Strattera, known by its chemical name atomoxetine hydrochloride, generated sales of $577 million last year for Indianapolis-based Lilly. The company had won an order that prevented drugmakers including Mylan Inc. and Teva Pharmaceutical Industries Ltd. from entering the market with a generic version until this appeal was decided.

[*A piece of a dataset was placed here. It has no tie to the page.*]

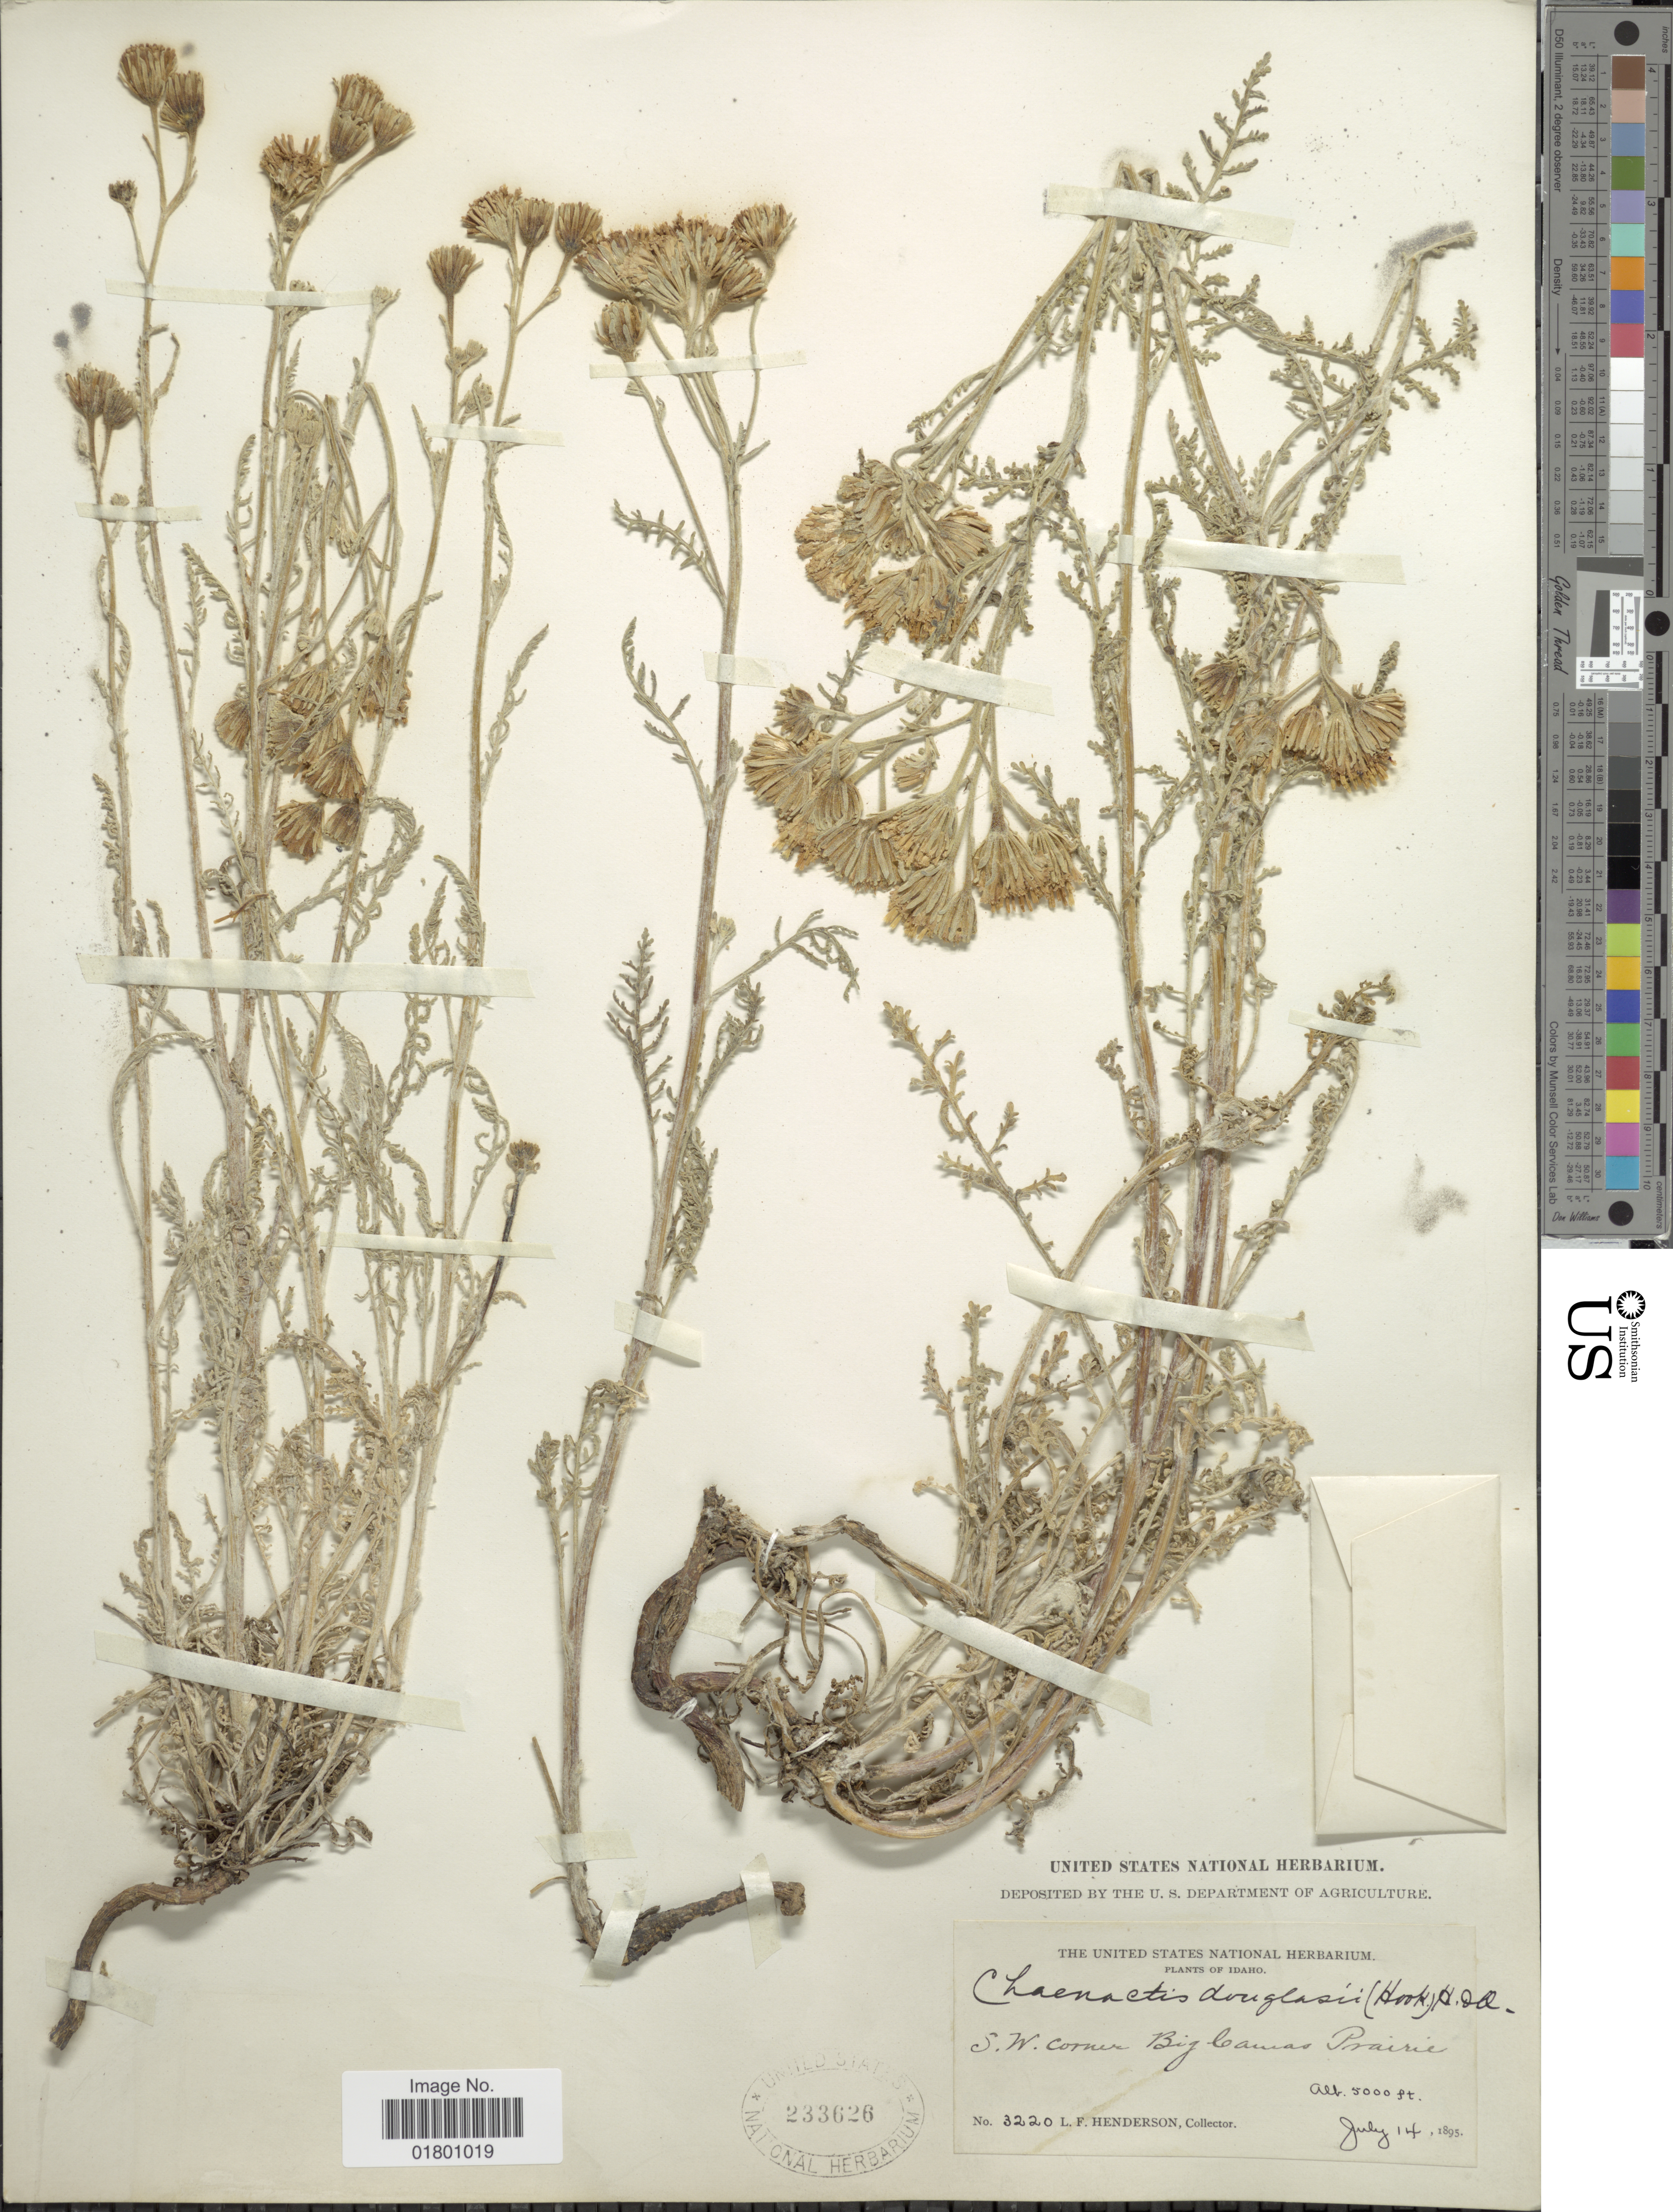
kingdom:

“We are pleased with today’s ruling from the Court of Appeals regarding Strattera’s method-of-use patent and remain confident that the patent is valid and enforceable,” Lilly General Counsel Robert A. Armitage said in an e-mail. “In overturning the prior district court ruling, we believe that the court fairly applied long-standing patent law principles.”
The other companies seeking to sell copies of the medicine include Sun Pharmaceutical Industries Ltd.; Novartis AG’s Sandoz unit; Synthon BV; Iceland’s Actavis Group hf; Canada’s Apotex Inc.; India’s Aurobindo Pharma Ltd., Glenmark Pharmaceuticals Ltd., and Cadila Healthcare Ltd.’s Zydus.
The case is Eli Lilly & Co. v. Actavis Elizabeth LLC, 2010-1500, U.S. Court of Appeals for the Federal Circuit (Washington). The lower court case is Eli Lilly & Co. v. Actavis Elizabeth LLC, 07cv3770, U.S. District Court for the District of New Jersey (Newark).